Speaker
Description
Numerical simulations of radiative-convective equilibrium (RCE) in high-resolution cloud-resolving models (CRMs) have pointed out the tendency of atmospheric convection to self-aggregate on periods of several weeks when the domain is large enough. Nevertheless, even though CRM simulations are able to identify some of the physical mechanisms driving convective clustering, the occurrence of organization seems to be dependent on the model setup and parameterizations. Robust results from simpler, idealized models may thus be used to help analyze and explain the sensitivities detected in CRM simulations.
Based on the work by Craig and Mack (2013), we developed a new simplified stochastic model able to predict the evolution of column relative humidity (CRH) in the tropical free troposphere, mimicking convective clustering in a state of RCE. Novelties with such an approach lie on the fact that the convective moistening term is not modeled as a smooth, deterministic function of the background humidity but accounts for stochastic variability, therefore the model lends itself to be run at high, convective "resolving" resolution. Numerical experiments were performed for different values of the key parameters, namely, subsidence timescale, moisture diffusion coefficient and a parameter determining the shape of the probability density function which governs the choice of convective locations.

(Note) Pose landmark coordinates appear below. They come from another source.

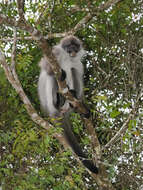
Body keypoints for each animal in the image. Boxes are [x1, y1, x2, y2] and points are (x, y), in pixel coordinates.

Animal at [37, 35, 98, 174]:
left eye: (75, 47)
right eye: (69, 47)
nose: (73, 51)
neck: (68, 57)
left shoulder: (79, 63)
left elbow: (77, 71)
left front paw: (85, 108)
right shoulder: (55, 52)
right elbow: (45, 66)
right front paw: (60, 73)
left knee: (73, 70)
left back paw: (74, 100)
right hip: (49, 102)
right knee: (51, 76)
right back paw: (58, 100)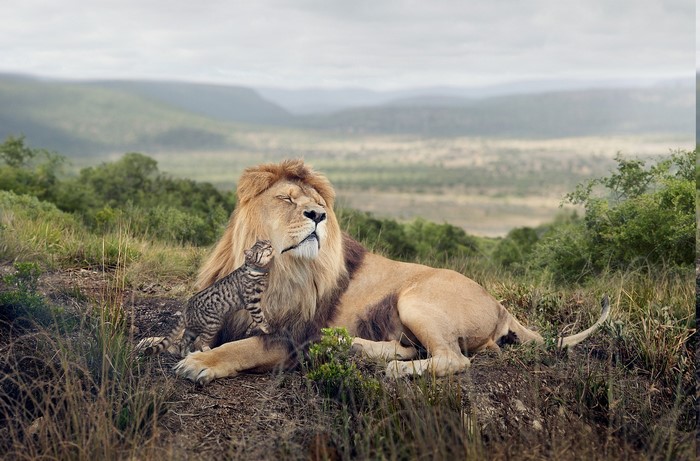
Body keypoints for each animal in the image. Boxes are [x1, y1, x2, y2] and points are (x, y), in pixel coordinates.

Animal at [171, 159, 610, 384]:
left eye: (317, 204)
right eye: (286, 199)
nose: (318, 216)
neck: (278, 267)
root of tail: (501, 305)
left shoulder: (292, 337)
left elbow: (243, 347)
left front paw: (201, 363)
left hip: (415, 299)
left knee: (453, 358)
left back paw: (397, 369)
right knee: (417, 347)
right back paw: (356, 348)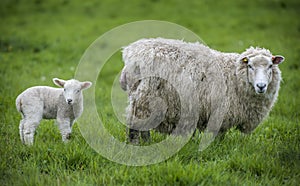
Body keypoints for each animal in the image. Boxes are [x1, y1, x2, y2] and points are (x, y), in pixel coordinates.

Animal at [119, 37, 284, 143]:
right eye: (250, 66)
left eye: (270, 66)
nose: (261, 86)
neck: (235, 75)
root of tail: (131, 52)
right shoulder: (222, 112)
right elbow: (219, 135)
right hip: (146, 97)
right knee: (135, 123)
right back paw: (137, 144)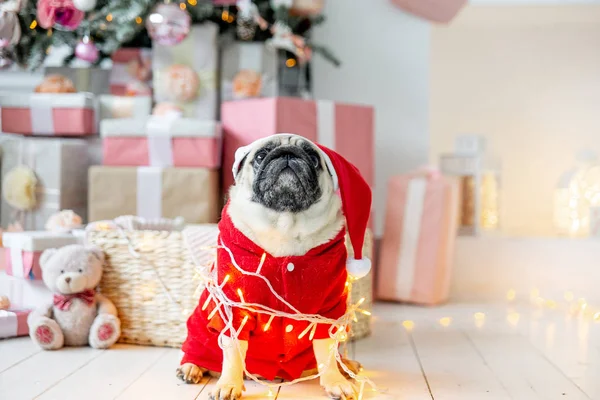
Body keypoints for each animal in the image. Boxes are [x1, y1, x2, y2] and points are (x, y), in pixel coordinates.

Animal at [176, 134, 368, 400]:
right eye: (260, 155)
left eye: (313, 157)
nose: (287, 154)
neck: (285, 223)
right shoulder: (236, 308)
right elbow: (233, 352)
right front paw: (229, 384)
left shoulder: (327, 311)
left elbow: (326, 353)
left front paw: (335, 381)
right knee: (197, 351)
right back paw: (191, 367)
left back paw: (346, 365)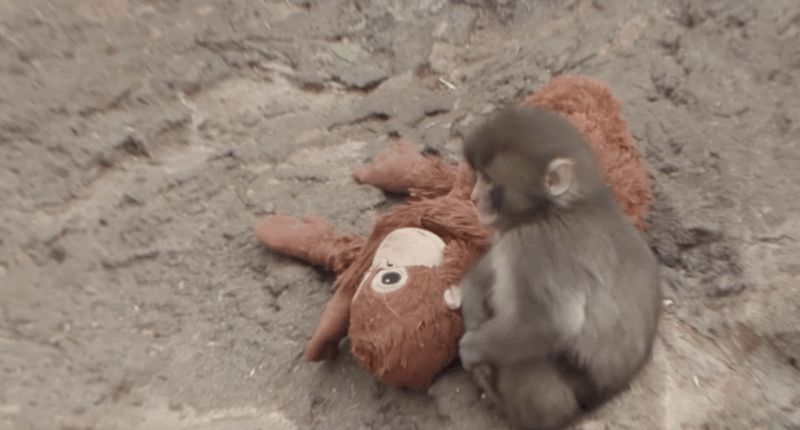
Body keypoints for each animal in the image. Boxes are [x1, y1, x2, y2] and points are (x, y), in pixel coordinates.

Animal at [457, 106, 661, 430]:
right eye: (478, 176)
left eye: (488, 180)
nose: (474, 197)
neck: (562, 208)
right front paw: (472, 299)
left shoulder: (534, 244)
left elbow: (549, 323)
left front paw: (472, 348)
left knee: (526, 365)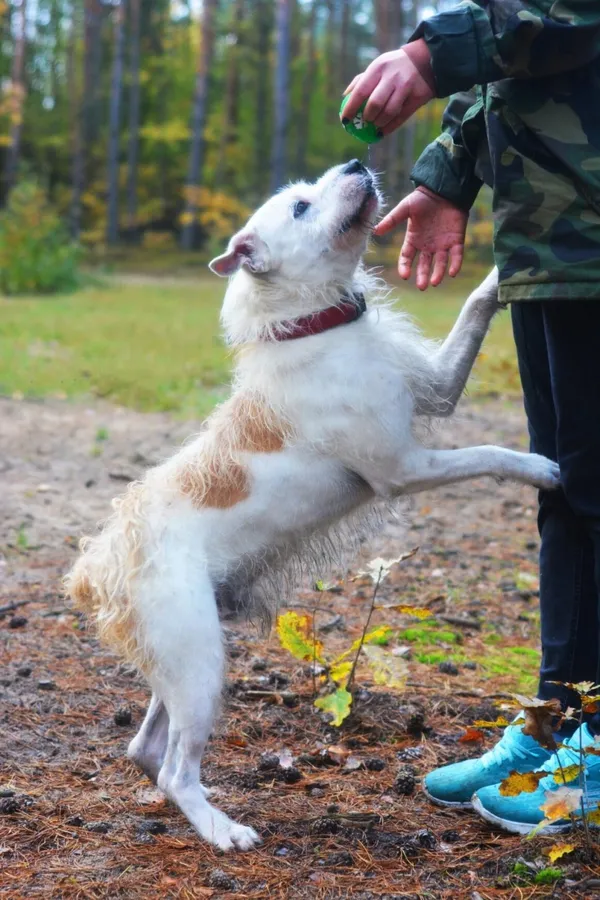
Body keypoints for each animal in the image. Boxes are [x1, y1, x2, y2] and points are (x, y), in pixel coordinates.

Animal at [64, 162, 556, 852]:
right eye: (300, 206)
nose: (355, 165)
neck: (314, 322)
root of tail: (98, 567)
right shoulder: (403, 469)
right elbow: (486, 451)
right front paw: (539, 468)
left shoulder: (435, 388)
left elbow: (473, 308)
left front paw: (501, 272)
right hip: (199, 661)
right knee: (175, 770)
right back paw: (223, 830)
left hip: (180, 660)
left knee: (147, 748)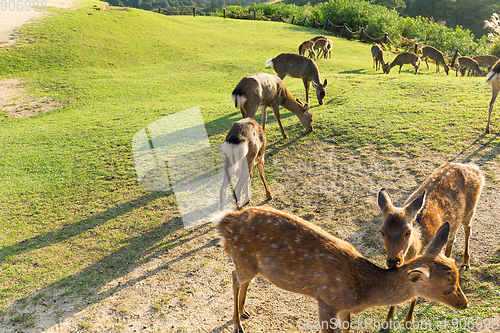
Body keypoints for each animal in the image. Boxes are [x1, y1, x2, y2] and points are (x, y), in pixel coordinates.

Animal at [214, 206, 468, 330]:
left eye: (457, 277)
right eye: (446, 288)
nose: (464, 304)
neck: (362, 292)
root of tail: (224, 222)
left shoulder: (345, 309)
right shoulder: (326, 300)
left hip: (252, 264)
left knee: (243, 279)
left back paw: (245, 311)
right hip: (243, 258)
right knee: (234, 277)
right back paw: (237, 324)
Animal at [376, 161, 482, 330]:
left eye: (407, 231)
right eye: (382, 231)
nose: (393, 262)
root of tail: (473, 168)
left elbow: (415, 295)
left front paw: (408, 321)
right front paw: (387, 322)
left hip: (470, 209)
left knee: (468, 229)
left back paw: (465, 262)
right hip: (454, 221)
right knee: (452, 237)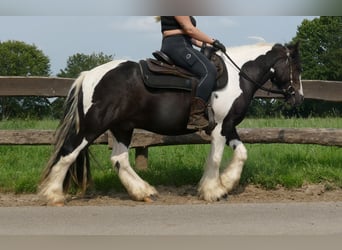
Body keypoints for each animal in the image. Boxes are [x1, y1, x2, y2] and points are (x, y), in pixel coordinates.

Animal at [38, 41, 304, 205]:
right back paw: (53, 195)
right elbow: (216, 158)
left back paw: (143, 191)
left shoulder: (228, 126)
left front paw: (227, 182)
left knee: (119, 159)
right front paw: (213, 190)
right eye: (296, 67)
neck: (238, 76)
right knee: (68, 153)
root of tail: (88, 76)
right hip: (93, 126)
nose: (299, 98)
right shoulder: (220, 127)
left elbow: (241, 153)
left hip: (122, 127)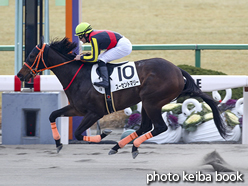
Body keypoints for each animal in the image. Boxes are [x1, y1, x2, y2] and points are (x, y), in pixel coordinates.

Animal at [17, 37, 227, 158]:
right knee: (145, 126)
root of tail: (176, 69)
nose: (20, 75)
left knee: (159, 127)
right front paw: (59, 143)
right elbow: (52, 115)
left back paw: (130, 147)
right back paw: (120, 146)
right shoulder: (77, 108)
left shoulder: (94, 112)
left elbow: (77, 133)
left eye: (31, 55)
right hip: (147, 102)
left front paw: (103, 134)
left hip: (152, 101)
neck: (78, 76)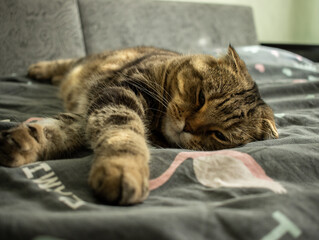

Preliminary results are presented. It was hypothesized that subsidence timescale and diffusion coefficient can be combined together to give information about the radius of influence of convective events, i.e., how far convection is moistening. The main finding is that the radius of influence (properly rescaled) can actually be used to predict the transition between non-aggregated and aggregated states in the parameter space, that is, the instability of the RCE state of tropical convection. As already noticed in more complex, full physics CRMs, convective organization is sensitive to domain size and resolution, and the system exhibits hysteresis.